──────── Records for processing
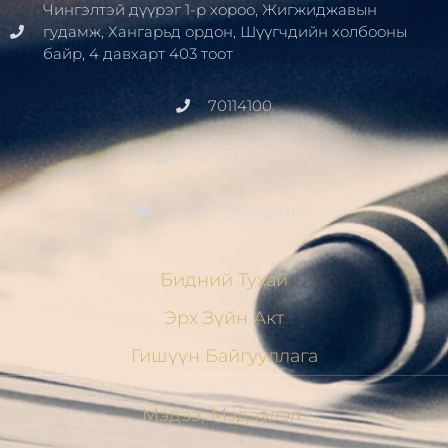
Чингэлтэй дүүрэг 1-р хороо, Жигжиджавын
гудамж, Хангарьд ордон, Шүүгчдийн холбооны
байр, 4 давхарт 403 тоот
70114100
+976 91411700
contact@judge.mn
Бидний Тухай
Эрх Зүйн Акт
Гишүүн Байгууллага
Мэдээ, Мэдээлэл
────────────────
-- Task objective --
Set down the material above exactly. Skip any picture.

-- Response to this exercise --
Чингэлтэй дүүрэг 1-р хороо, Жигжиджавын
гудамж, Хангарьд ордон, Шүүгчдийн холбооны
байр, 4 давхарт 403 тоот
70114100
+976 91411700
contact@judge.mn
Бидний Тухай
Эрх Зүйн Акт
Гишүүн Байгууллага
Мэдээ, Мэдээлэл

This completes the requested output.